When running CPU-intensive SWI-Prolog tests, I’ve noticed that one CPU gets 100% load, then another, typically staying with one CPU for 5-10 seconds but sometimes for less than a second; I just assumed it was a quirk of the way the Linux kernel assigns threads/processes to cores (and maybe some interaction with the time slicing – after all, there are other processes running on the machine, so if a lot of processes get wake up, the swipl process could lose affinity). There’s a taskset command; but it didn’t seem to have any effect when I tried it.

That is quite extreme. Just ran some tests. The default benchmark suite is 6% faster using the single threaded version, the famous old CHAT80 program 13%. I guess the difference also depends on the CPU and compiler. This is GCC 11 on AMD 3950X (16 cores, 32 threads).

I think the difference used to be smaller. The introduction of transactions is possibly part of the trouble because it demands a fully consistent view in each thread.

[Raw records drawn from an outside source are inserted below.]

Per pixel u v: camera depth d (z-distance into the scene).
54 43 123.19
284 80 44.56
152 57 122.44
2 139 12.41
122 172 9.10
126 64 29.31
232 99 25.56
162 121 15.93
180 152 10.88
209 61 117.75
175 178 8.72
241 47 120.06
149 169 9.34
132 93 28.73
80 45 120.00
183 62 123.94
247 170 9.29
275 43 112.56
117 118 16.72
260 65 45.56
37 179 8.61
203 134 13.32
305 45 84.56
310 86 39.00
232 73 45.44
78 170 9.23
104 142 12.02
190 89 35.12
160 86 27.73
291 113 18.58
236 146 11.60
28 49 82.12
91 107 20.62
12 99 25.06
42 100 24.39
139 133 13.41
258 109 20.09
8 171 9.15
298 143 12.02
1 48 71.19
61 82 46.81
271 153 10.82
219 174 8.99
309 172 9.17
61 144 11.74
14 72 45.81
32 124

Rather than two engines, a split of some of the code that walks clause lists and checks the visibility of clauses might be an option. Although static code does use the same visibility rules as dynamic code to realize an atomic switch for reloading source files, strict consistency is probably not required, and surely not as long as no source file has been modified and reloaded. In that case we can omit the entire visibility test as all static code is visible.

It would surely make sense to analyze the code on cache behavior using valgrind. I also assume that the layout of various structs is not optimal. Neither is probably their placement in memory. Possibly some linked lists should also be replaced by arrays to improve cache behavior. No clue how much there is to gain. There are surely other places were we can easily gain some performance …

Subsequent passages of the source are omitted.